On 11-12 February 2023, York University Sailing and Windsurfing Club (YUSWC) competed in the annual Snakebite event, hosted by the University of Nottingham. A two day competition, with over 130 sailors across 22 teams, the tournament was comprised of over 90 races. On both days, the conditions were unfavourable, with wind averaging at five to ten knots all weekend, resulting in all but three of York’s races cancelled on the second day - with only the first team having a chance to race on Sunday. Regardless, both York teams raced incredibly well, securing top positions throughout the competition despite testing conditions.

The first day of racing began early at 9am, with York Black (first team) competing in the beginning races of the whole event. This was an important race for settling nerves. York Sailing had lost against many of the university teams racing at this competition only a week prior at the British Universities Sailing Association (BUSA) qualifiers.
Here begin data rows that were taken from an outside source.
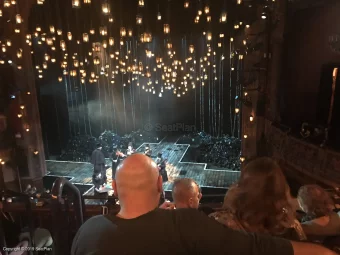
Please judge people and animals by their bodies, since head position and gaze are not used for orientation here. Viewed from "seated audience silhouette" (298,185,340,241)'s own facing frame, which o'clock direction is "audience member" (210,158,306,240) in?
The audience member is roughly at 8 o'clock from the seated audience silhouette.

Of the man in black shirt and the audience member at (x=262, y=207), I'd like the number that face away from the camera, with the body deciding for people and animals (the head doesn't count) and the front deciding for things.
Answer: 2

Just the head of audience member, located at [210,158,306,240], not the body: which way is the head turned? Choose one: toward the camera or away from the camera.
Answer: away from the camera

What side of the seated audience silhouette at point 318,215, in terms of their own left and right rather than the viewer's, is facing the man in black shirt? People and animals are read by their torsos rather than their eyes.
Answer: left

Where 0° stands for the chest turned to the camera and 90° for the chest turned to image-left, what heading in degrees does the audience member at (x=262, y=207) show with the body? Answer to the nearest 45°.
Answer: approximately 180°

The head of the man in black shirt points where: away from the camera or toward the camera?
away from the camera

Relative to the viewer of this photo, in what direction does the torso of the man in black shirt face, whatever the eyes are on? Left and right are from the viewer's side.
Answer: facing away from the viewer

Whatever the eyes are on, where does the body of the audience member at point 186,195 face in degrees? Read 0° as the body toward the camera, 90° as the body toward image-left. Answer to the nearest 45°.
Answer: approximately 225°

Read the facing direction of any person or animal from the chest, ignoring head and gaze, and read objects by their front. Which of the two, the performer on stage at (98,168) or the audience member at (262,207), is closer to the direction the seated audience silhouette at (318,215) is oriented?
the performer on stage

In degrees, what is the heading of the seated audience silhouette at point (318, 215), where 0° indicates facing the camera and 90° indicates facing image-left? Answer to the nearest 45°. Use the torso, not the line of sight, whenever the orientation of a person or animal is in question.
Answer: approximately 135°

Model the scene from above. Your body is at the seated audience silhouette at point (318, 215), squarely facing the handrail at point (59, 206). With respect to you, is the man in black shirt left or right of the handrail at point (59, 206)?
left

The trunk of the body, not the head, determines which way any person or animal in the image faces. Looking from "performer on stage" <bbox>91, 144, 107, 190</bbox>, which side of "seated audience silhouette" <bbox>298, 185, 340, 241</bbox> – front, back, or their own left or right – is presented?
front
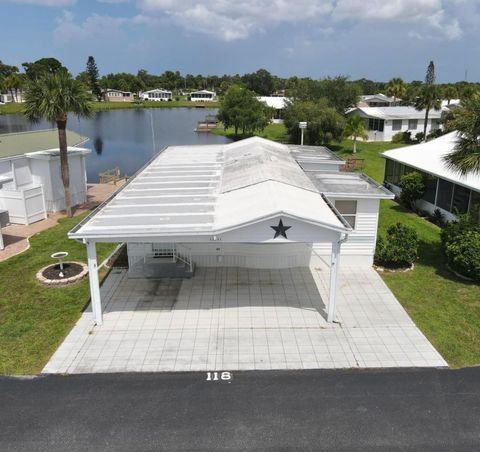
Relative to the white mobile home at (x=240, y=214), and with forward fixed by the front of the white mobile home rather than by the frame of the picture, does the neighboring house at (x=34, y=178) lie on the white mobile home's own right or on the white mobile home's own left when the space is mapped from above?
on the white mobile home's own right

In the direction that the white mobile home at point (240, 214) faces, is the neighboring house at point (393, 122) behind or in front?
behind

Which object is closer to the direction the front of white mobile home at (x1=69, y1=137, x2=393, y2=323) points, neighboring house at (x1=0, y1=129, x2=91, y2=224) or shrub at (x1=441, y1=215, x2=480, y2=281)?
the shrub

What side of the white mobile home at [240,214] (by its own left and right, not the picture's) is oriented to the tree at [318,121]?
back

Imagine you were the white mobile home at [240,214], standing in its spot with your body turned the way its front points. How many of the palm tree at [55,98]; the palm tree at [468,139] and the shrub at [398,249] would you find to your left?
2

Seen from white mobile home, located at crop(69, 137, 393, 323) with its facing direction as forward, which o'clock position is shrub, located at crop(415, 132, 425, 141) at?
The shrub is roughly at 7 o'clock from the white mobile home.

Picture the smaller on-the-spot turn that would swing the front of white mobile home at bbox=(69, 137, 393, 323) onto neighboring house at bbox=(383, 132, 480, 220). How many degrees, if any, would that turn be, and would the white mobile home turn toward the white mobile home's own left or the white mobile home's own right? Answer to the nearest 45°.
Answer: approximately 135° to the white mobile home's own left

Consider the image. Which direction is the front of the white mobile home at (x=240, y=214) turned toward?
toward the camera

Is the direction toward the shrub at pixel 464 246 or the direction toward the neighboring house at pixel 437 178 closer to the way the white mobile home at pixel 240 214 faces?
the shrub

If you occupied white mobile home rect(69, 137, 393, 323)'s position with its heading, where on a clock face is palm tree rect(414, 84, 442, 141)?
The palm tree is roughly at 7 o'clock from the white mobile home.

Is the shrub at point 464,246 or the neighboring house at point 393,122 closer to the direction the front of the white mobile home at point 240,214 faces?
the shrub

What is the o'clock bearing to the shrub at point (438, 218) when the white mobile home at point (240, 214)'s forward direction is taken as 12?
The shrub is roughly at 8 o'clock from the white mobile home.

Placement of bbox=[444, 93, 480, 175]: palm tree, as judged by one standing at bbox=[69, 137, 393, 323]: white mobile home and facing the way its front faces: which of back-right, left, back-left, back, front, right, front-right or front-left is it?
left

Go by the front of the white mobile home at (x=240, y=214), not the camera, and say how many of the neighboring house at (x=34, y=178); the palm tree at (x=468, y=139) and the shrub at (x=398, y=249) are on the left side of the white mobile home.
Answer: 2

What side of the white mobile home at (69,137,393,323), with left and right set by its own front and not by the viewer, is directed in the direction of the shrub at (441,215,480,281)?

The stakes were high for maintaining confidence levels, but York rose to the challenge and secured a safe one-three-four score in their first race. The scoring system for sailing is fairly intuitive - first past the finish line gets one point, second place earns two points and so on. Essentially, you want the lowest score possible - and if your team scores ten or over, you may as well go back to shore and consider a land sport, you’ve lost. However, from this point, YUSWC maintained an incredibly high-level of play, rarely dropping below a one-two or one-three combination throughout the competition.

During the competition, the politics of sailing became apparent: bully, strategize, manoeuvre, but mainly bully. Initially all of this went over my head - sailing is not too much of a spectator sport - but once all the spins, protests and undercutting had been explained and pointed out, the racing became more exciting.

What shocked me was that before the race began there were efforts to manipulate the game. With three minutes to get to the start line before a race official begins, racers manoeuvred their boats to halt others’ from reaching the start in time. Only once did York get caught up in the pregame politics and could not reach the start in enough time.

Helm (Oliver Lewis) and crew (Meg Morris) worked seamlessly as a team tacking and gybing well throughout the racing, avoiding protests from other teams, focussed on clean runs through the course.

In spite of low winds, race captain Richard Townley managed to maintain a high boat speed, helming with efficiency, slicing between boats and often managing to secure first position well ahead of other sailors. York Black (the first team) competed in eight races and won five overall.

Overall, it was a strong performance from both York sailing teams, proving a formidable force in the university league, and I’m sure they will continue to compete at a similarly high level of play in events to come - Roses next!